ISAKOS: 2019 Congress in Cancun, Mexico
ISAKOS

2019 ISAKOS Biennial Congress ePoster #302

 

Ex Vivo Modeling of Acute Cartilage Injury to Study the Mechanisms of Post-Traumatic Osteoarthritis

Susanna Chubinskaya, PhD, Chicago, Illinois UNITED STATES
Markus Wimmer, MD, Chicago, IL UNITED STATES

Rush University Medical Center, Chicago, IL, UNITED STATES

FDA Status Not Applicable

Summary

Ex vivo injury models allow to study the mechanisms of PTOA and preventive biologic treatments

Abstract

Introduction

Acute cartilage injury contributes to the onset of post-traumatic osteoarthritis (PTOA). To understand the underlying mechanisms that drive the progression of cartilage/joint injury to PTOA we developed various ex vivo models that utilize either mechanical impaction to create cartilage injury when cartilage is still attached to subchondral bone and/or the treatment with high doses of proinflammatory cytokines known to be elevated immediately after injury. Unlike various animal models, this approach uses normal intact joints from human organ donors. It allows mimicking joint injury and studying immediate cellular responses to injury by chondrocytes, osteoblasts, and synovium cells. We also developed a model of focal cartilage defects to investigate chondrocytes regenerative ability.
Materials and Methods.
For all our PTOA modelling studies we have been using fresh human knee and ankle joints collected through the Gift of Hope Organ and Tissue Donor Network (Itasca, IL). Donors of all ages (ranging from 19 to 90 years old) and both genders are utilized. The following ex vivo models of cartilage injury have been developed, validated and studied: 1) Cartilage damage created by mechanical impaction using the pneumatic pressure controlled impactor with the transferred impulse of 1Ns. In this case, fresh human normal tali (cartilage with bone attached) are used; 2) Cartilage explants treated with high dose interleukin-1ß (IL-1ß); 3) co-culture of damaged (impacted or IL-1ß-treated) cartilage with normal intact synovium; 4) a donut-shaped cartilage explants, 10 mm in outer diameter and 6 mm central hole, have been created to model a chondral defect; and 5) co-culture of osteochondral plugs (impacted or cytokine-treated) and synovium.

Results

Similar to ACL or impact injuries in patients we found that the first events occurring in all these models are chondrocyte death by necrosis and apoptosis and activation of inflammatory cascade.

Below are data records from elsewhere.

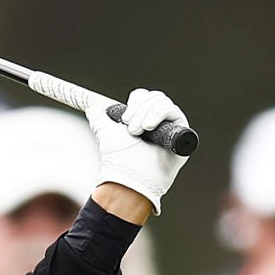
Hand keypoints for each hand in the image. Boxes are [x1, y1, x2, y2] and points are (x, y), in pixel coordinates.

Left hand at [86, 88, 191, 214]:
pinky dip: (160, 115)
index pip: (145, 96)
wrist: (129, 178)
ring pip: (163, 102)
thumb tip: (92, 108)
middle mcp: (158, 123)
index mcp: (142, 121)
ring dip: (147, 114)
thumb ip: (99, 120)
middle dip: (140, 109)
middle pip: (155, 97)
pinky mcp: (181, 135)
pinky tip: (149, 128)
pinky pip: (174, 112)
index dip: (136, 101)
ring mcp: (170, 129)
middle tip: (130, 130)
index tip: (124, 118)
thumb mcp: (106, 135)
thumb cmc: (119, 162)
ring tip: (137, 133)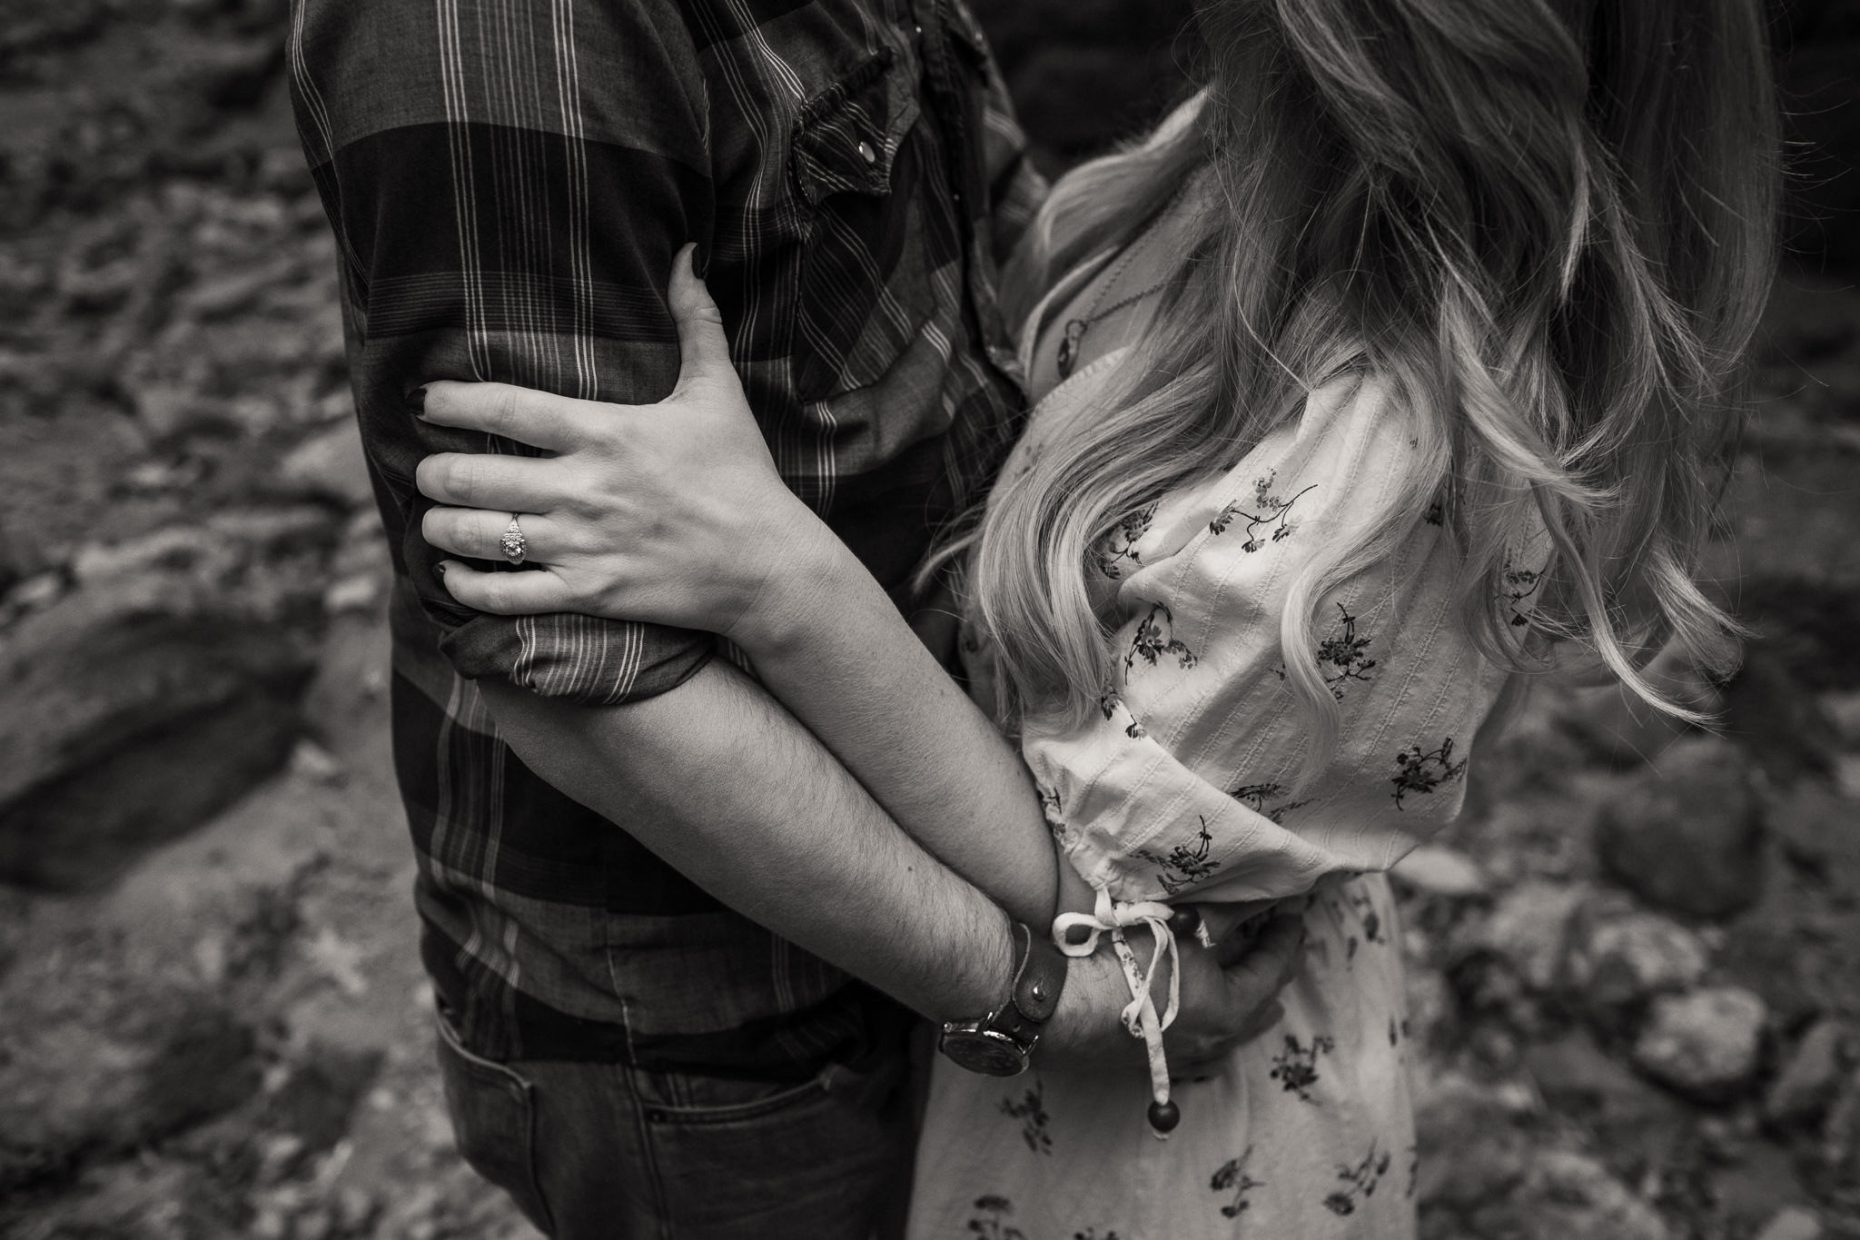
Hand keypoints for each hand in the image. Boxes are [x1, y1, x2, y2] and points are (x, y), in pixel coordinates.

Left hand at [414, 244, 831, 642]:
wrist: (769, 565)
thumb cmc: (743, 476)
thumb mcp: (719, 393)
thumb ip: (696, 321)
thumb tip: (686, 254)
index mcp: (607, 431)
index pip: (506, 408)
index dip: (452, 401)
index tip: (425, 400)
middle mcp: (585, 487)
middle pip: (473, 475)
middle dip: (433, 472)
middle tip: (425, 469)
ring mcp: (583, 543)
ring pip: (479, 536)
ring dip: (439, 527)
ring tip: (433, 519)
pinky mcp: (590, 592)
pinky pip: (506, 595)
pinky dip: (467, 587)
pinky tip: (454, 575)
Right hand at [1039, 910, 1304, 1075]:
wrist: (1066, 1009)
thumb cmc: (1126, 966)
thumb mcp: (1182, 929)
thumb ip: (1227, 913)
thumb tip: (1261, 893)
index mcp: (1232, 1010)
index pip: (1273, 967)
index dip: (1286, 935)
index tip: (1295, 911)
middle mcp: (1218, 1042)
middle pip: (1260, 1006)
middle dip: (1272, 972)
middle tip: (1280, 943)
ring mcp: (1189, 1059)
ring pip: (1234, 1033)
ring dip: (1248, 1005)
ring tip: (1259, 992)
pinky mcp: (1160, 1064)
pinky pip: (1206, 1051)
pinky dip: (1219, 1031)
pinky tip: (1213, 1028)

Cell death by apoptosis, if not arrested, propagates longitudinally and horizontally to the areas adjacent, but not immediately affected by injury. We identified a number of anti-catabolic treatments capable of inhibiting chondrocytes death. These include a non-ionic surfactant P188, osteogenic protein-1 (OP-1), IL-1 receptor antagonist (IL-RA), tumor necrosis factor antagonist (anti-TNF), pan-caspase inhibitors Z and Q, and dexamethasone. Out of all these agents the most effective were P188, OP-1, anti-TNF and dexamethasone. Cell viability under these treatments was about 2-fold higher than in the corresponding control (P<0.05). Interestingly, normal synovium obtained from the same joints was also able to reduce cell death when co-cultured with injured (impacted, P<0.05, or IL-1ß, P<0.01, treated) chondrocytes. Importantly, both, the biological and normal synovium, treatments were able to not only prevent cell death, but also protect extracellular matrix from degradation. The effect of synovium was lost in co-cultures with osteochondral plugs. In the chondral defect model, we demonstrated an age-related ability of chondrocytes to migrate into the defect area and fill it with the extracellular matrix.

Conclusions

The results of these studies confirm the utility of ex vivo models for studying human joint injuries and the mechanisms of development of PTOA. Further, they provide an excellent platform for testing various biologic approaches as potential treatments for preventing PTOA.